One of the biggest challenges in running a massive data center is keeping the computer hardware cool. Over the years, Microsoft has tried some interesting solutions when it comes to cooling, including sinking some servers in the ocean inside sealed containers. Microsoft is now using boiling liquid to cool data center servers at a data center on the eastern bank of the Columbia River.
The boiling liquid that Microsoft is using isn’t water. It’s a fluid that’s harmless to electronic equipment and engineered to boil at 122 degrees Fahrenheit. That’s 90 degrees lower than the boiling point of water. The fluid is placed inside a couch-shaped tank, and the servers generate the heat required to make the fluid boil as they carry out normal operations.
The boiling effect carries away heat from the computer processors and other components, allowing me servers to operate continuously at full power without risking failure due to overheating. Vapor rises from the boiling fluid and comes in contact with a cooled condenser in the lid of the tank. That causes the vapor to change the liquid and rain back onto the immersed servers to create a closed-loop system.
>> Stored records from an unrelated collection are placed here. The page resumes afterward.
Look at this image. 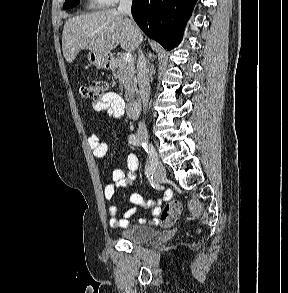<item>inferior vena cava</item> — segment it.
<instances>
[{
    "instance_id": "1",
    "label": "inferior vena cava",
    "mask_w": 288,
    "mask_h": 293,
    "mask_svg": "<svg viewBox=\"0 0 288 293\" xmlns=\"http://www.w3.org/2000/svg\"><path fill=\"white\" fill-rule=\"evenodd\" d=\"M131 4L132 0H120L118 11L124 15L131 17ZM129 21L132 24V28L136 33H139V29L134 21L130 18ZM146 60L141 50H139V56L137 61V81L139 86L140 97L143 102L144 113L147 108V103L150 95L149 78L146 72ZM138 135L147 136V128L145 122H140L138 125Z\"/></svg>"
}]
</instances>
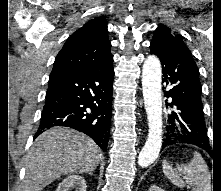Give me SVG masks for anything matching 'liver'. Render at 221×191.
<instances>
[{"instance_id": "obj_1", "label": "liver", "mask_w": 221, "mask_h": 191, "mask_svg": "<svg viewBox=\"0 0 221 191\" xmlns=\"http://www.w3.org/2000/svg\"><path fill=\"white\" fill-rule=\"evenodd\" d=\"M99 161L100 149L91 138L54 127L35 140L27 155L25 191H41L62 175L94 171Z\"/></svg>"}]
</instances>
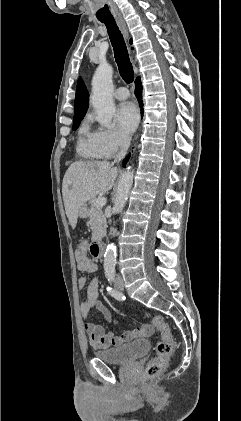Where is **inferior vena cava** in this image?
I'll return each instance as SVG.
<instances>
[{
    "instance_id": "602c4592",
    "label": "inferior vena cava",
    "mask_w": 241,
    "mask_h": 421,
    "mask_svg": "<svg viewBox=\"0 0 241 421\" xmlns=\"http://www.w3.org/2000/svg\"><path fill=\"white\" fill-rule=\"evenodd\" d=\"M130 141H131V138L129 136H122L121 137V139H120V151L117 154L113 164L124 158V156L127 153L128 148L130 146Z\"/></svg>"
}]
</instances>
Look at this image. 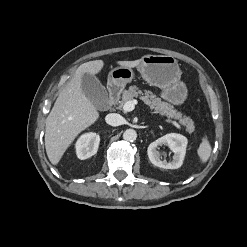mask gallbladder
Instances as JSON below:
<instances>
[{"instance_id":"gallbladder-1","label":"gallbladder","mask_w":247,"mask_h":247,"mask_svg":"<svg viewBox=\"0 0 247 247\" xmlns=\"http://www.w3.org/2000/svg\"><path fill=\"white\" fill-rule=\"evenodd\" d=\"M81 87L85 96L97 109H103L105 107L108 94L106 88L96 76L88 73L83 74Z\"/></svg>"}]
</instances>
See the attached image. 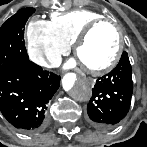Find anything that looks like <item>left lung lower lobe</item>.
Returning <instances> with one entry per match:
<instances>
[{"instance_id": "obj_1", "label": "left lung lower lobe", "mask_w": 147, "mask_h": 147, "mask_svg": "<svg viewBox=\"0 0 147 147\" xmlns=\"http://www.w3.org/2000/svg\"><path fill=\"white\" fill-rule=\"evenodd\" d=\"M132 92V68L124 52L118 65L96 81L87 105L88 122L102 130L116 126L129 111Z\"/></svg>"}]
</instances>
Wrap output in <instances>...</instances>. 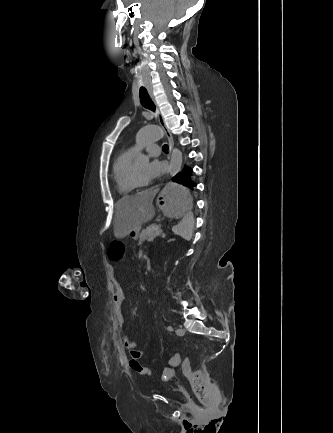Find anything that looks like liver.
I'll use <instances>...</instances> for the list:
<instances>
[{"instance_id":"obj_1","label":"liver","mask_w":333,"mask_h":433,"mask_svg":"<svg viewBox=\"0 0 333 433\" xmlns=\"http://www.w3.org/2000/svg\"><path fill=\"white\" fill-rule=\"evenodd\" d=\"M152 192L143 191L135 196H125L115 205L114 236L121 239L131 232H139L141 226L155 216Z\"/></svg>"}]
</instances>
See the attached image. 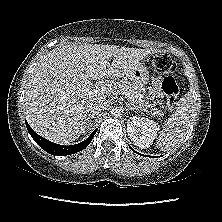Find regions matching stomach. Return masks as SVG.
Returning <instances> with one entry per match:
<instances>
[{
    "label": "stomach",
    "instance_id": "1",
    "mask_svg": "<svg viewBox=\"0 0 222 222\" xmlns=\"http://www.w3.org/2000/svg\"><path fill=\"white\" fill-rule=\"evenodd\" d=\"M125 78L132 81L136 86L142 87L148 83L149 71L142 63H138L125 75Z\"/></svg>",
    "mask_w": 222,
    "mask_h": 222
}]
</instances>
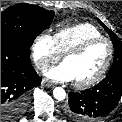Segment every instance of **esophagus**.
<instances>
[{
    "label": "esophagus",
    "instance_id": "1",
    "mask_svg": "<svg viewBox=\"0 0 122 122\" xmlns=\"http://www.w3.org/2000/svg\"><path fill=\"white\" fill-rule=\"evenodd\" d=\"M42 85L46 86V87H51V88L54 87V85L51 82H48V81H45V80L42 81Z\"/></svg>",
    "mask_w": 122,
    "mask_h": 122
}]
</instances>
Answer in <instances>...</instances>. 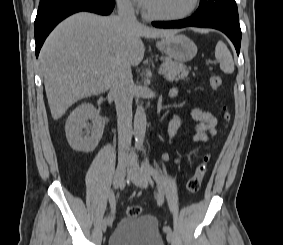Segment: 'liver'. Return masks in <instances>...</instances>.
Returning a JSON list of instances; mask_svg holds the SVG:
<instances>
[{
	"label": "liver",
	"mask_w": 283,
	"mask_h": 245,
	"mask_svg": "<svg viewBox=\"0 0 283 245\" xmlns=\"http://www.w3.org/2000/svg\"><path fill=\"white\" fill-rule=\"evenodd\" d=\"M175 33L125 22L115 15L81 12L65 19L48 36L39 55L52 118L58 120L82 98L108 91L119 68L138 65L145 52L141 37Z\"/></svg>",
	"instance_id": "obj_1"
}]
</instances>
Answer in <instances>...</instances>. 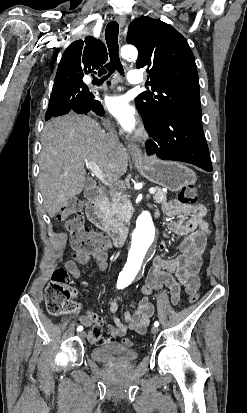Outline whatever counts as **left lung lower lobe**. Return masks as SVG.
<instances>
[{
	"mask_svg": "<svg viewBox=\"0 0 247 413\" xmlns=\"http://www.w3.org/2000/svg\"><path fill=\"white\" fill-rule=\"evenodd\" d=\"M146 129L153 138L146 143L149 155L191 163L208 172L213 170L200 118L170 113L154 125H146Z\"/></svg>",
	"mask_w": 247,
	"mask_h": 413,
	"instance_id": "obj_1",
	"label": "left lung lower lobe"
}]
</instances>
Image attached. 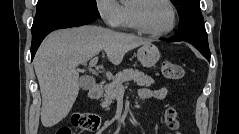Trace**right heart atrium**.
Returning a JSON list of instances; mask_svg holds the SVG:
<instances>
[{"label": "right heart atrium", "mask_w": 239, "mask_h": 134, "mask_svg": "<svg viewBox=\"0 0 239 134\" xmlns=\"http://www.w3.org/2000/svg\"><path fill=\"white\" fill-rule=\"evenodd\" d=\"M97 12L103 22L112 28L119 27L122 22V8L116 0H97Z\"/></svg>", "instance_id": "1"}]
</instances>
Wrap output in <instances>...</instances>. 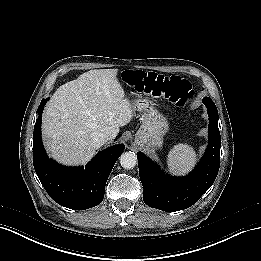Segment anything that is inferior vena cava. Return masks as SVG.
Segmentation results:
<instances>
[{"mask_svg":"<svg viewBox=\"0 0 261 261\" xmlns=\"http://www.w3.org/2000/svg\"><path fill=\"white\" fill-rule=\"evenodd\" d=\"M109 141V137L104 133H95L92 137V143L96 149L100 148Z\"/></svg>","mask_w":261,"mask_h":261,"instance_id":"602c4592","label":"inferior vena cava"}]
</instances>
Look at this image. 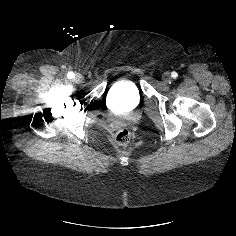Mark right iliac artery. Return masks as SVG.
Returning <instances> with one entry per match:
<instances>
[{
	"mask_svg": "<svg viewBox=\"0 0 236 236\" xmlns=\"http://www.w3.org/2000/svg\"><path fill=\"white\" fill-rule=\"evenodd\" d=\"M74 77V73L73 72H69L68 73V78H73Z\"/></svg>",
	"mask_w": 236,
	"mask_h": 236,
	"instance_id": "82829eb1",
	"label": "right iliac artery"
}]
</instances>
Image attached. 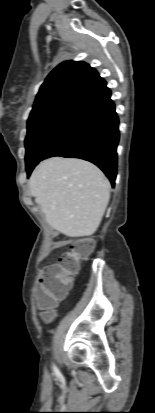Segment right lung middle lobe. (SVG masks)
<instances>
[{"label":"right lung middle lobe","instance_id":"right-lung-middle-lobe-1","mask_svg":"<svg viewBox=\"0 0 155 413\" xmlns=\"http://www.w3.org/2000/svg\"><path fill=\"white\" fill-rule=\"evenodd\" d=\"M78 105H66L28 122L26 147V170L38 164L59 139L66 126L75 114Z\"/></svg>","mask_w":155,"mask_h":413}]
</instances>
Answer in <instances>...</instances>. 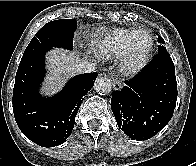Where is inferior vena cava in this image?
<instances>
[{
    "label": "inferior vena cava",
    "instance_id": "obj_1",
    "mask_svg": "<svg viewBox=\"0 0 196 166\" xmlns=\"http://www.w3.org/2000/svg\"><path fill=\"white\" fill-rule=\"evenodd\" d=\"M95 66L93 63H89L87 61L81 62L77 65L76 71L78 73H92L95 71Z\"/></svg>",
    "mask_w": 196,
    "mask_h": 166
}]
</instances>
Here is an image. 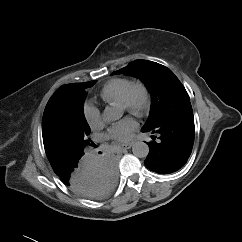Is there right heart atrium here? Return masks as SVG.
I'll list each match as a JSON object with an SVG mask.
<instances>
[{
	"mask_svg": "<svg viewBox=\"0 0 242 242\" xmlns=\"http://www.w3.org/2000/svg\"><path fill=\"white\" fill-rule=\"evenodd\" d=\"M82 113L85 121L91 128H97L102 124L101 112L90 102L84 103Z\"/></svg>",
	"mask_w": 242,
	"mask_h": 242,
	"instance_id": "right-heart-atrium-1",
	"label": "right heart atrium"
}]
</instances>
Microsoft says that it’s the first cloud provider running two-phase immersion cooling in a production environment. Microsoft says production environment deployment for two-phase immersion cooling is the next step in its long-term plan to keep up with the demand for faster and more powerful data center computers. It’s become a challenge to make reliable advances in computer chip technology using traditional air cooling.
Microsoft notes that for decades Moore’s law saw chips advanced by packing more transistors onto the same size chip resulting in roughly double the speed for computer processors every two years without increases in power demand. However, increasing speeds have begun to slow because transistor widths have shrunk to the atomic scale and are reaching a physical limit. To keep improving performance, the industry has turned to chip architectures able to handle more power which in turn increases the heat output.